Короче, каждый день с девяти до пяти мы торчим под верандой «Les Rapides» и тренируемся. Сперва все самое простое – чтобы разогреться; Мартышка плавает на своей покрышке, а остальные с воплями резвятся рядом. И лишь после этого мы начинаем показывать настоящие фокусы – ныряем с высоких скал, демонстрируем групповые прыжки и «крокодила» (это когда мы плывем одной длинной неразрывной цепью); где-то в полдень мы делаем перерыв, чтобы немного передохнуть и перекусить – если, конечно, удается раздобыть какой-нибудь еды. Иногда удается выпросить у Мамы Жанны печеный колобок или ломоть холодной маниоки. А иногда приходится довольствоваться мелкими зелеными манго – мы сбиваем их палками с деревьев, которыми обсажена веранда ресторана. Но после двенадцати, когда начинает собираться народ, ничем таким заниматься уже невозможно; мы должны вести себя хорошо, не то рискуем лишиться заработка.
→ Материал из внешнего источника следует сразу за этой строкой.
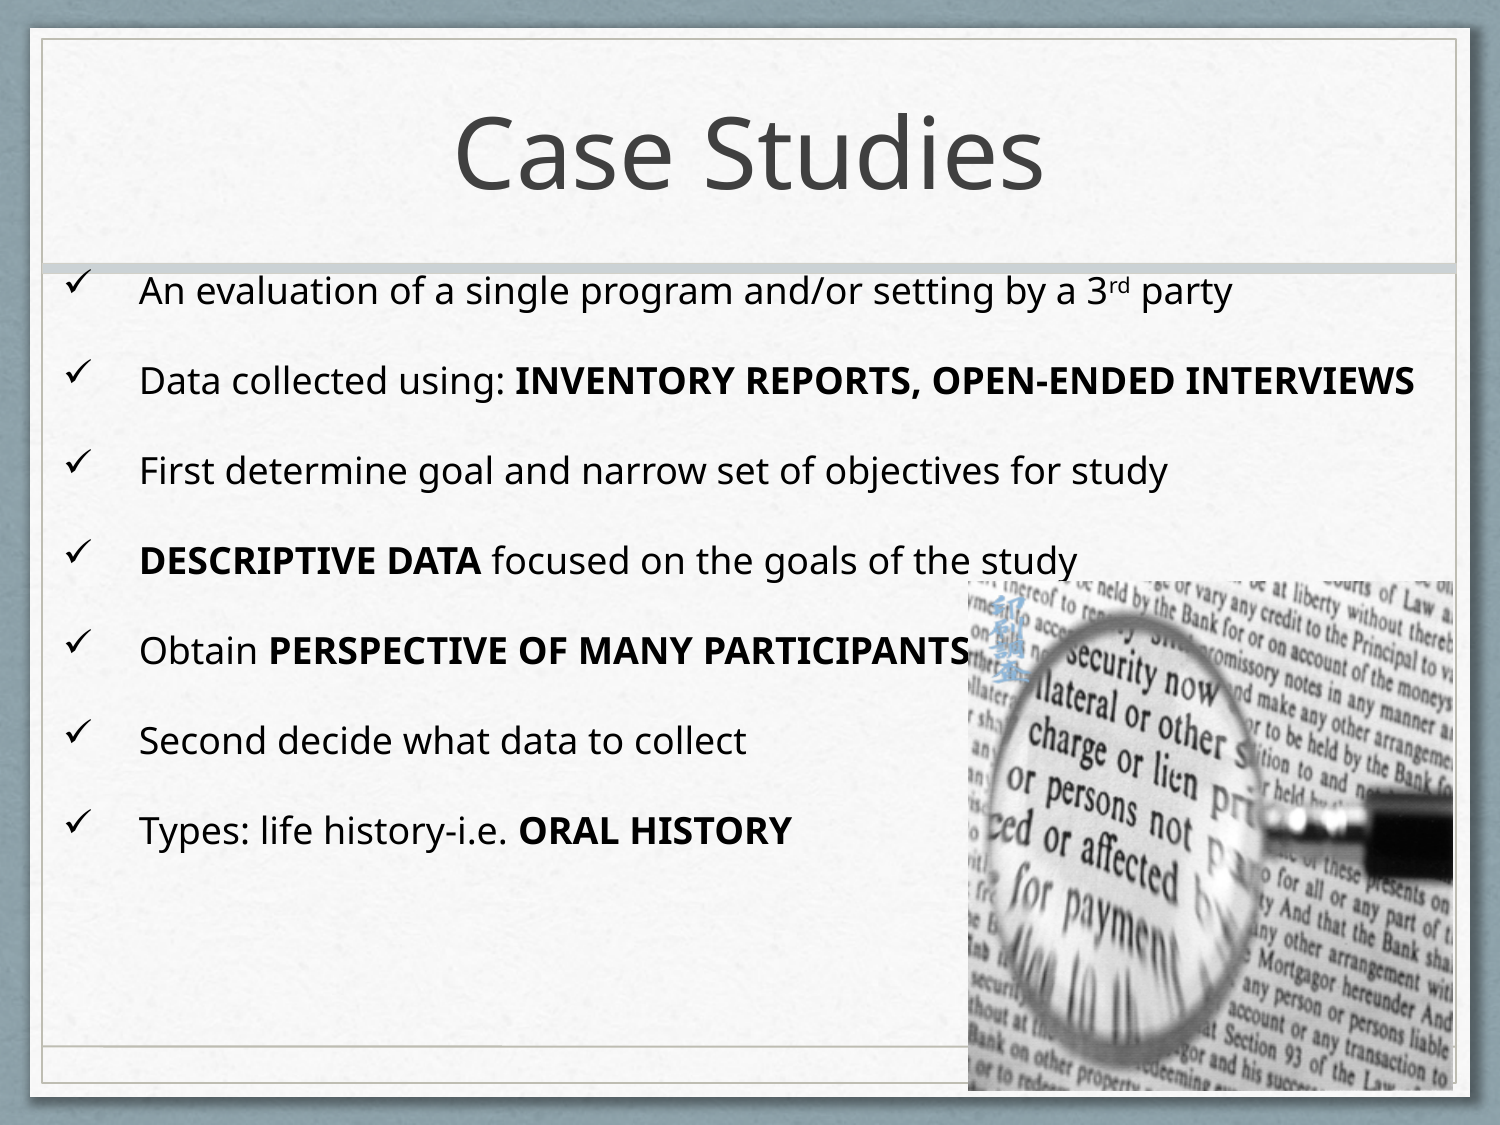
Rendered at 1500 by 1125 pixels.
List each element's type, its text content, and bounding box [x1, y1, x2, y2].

title Case Studies [147, 40, 1353, 259]
text_box An evaluation of a single program and/or setting by a 3rd party Data collected using: inventory reports, open-ended interviews First determine goal and narrow set of objectives for study Descriptive data focused on the goals of the study Obtain perspective of many participants Second decide what data to collect Types: life history-i.e. oral history [48, 259, 1464, 905]
picture [30, 28, 1470, 1097]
А работаем мы, как я уже говорила, на реке. Точнее, с людьми, которые приходят к реке, и, если хотите знать мое мнение, каждый, кто способен потратить на обед пару тысяч конголезских франков, для нас уже достойная добыча. Мы ни в коем случае не попрошайничаем – этого мы делать никогда бы не стали! – но мы ведь не можем помешать людям на нас смотреть, верно? А если нам порой кто-то бросит пару монет, или куриную косточку с остатками мяса, или кусок хлеба, что здесь плохого? Маме Жанне, правда, это не нравится, но она делает вид, что ничего не замечает. В конце концов, это плата за труд, который ничуть не хуже любого другого; а нам, между прочим, наша работа доставляет куда больше радости, чем тем, кто бьет щебень у реки.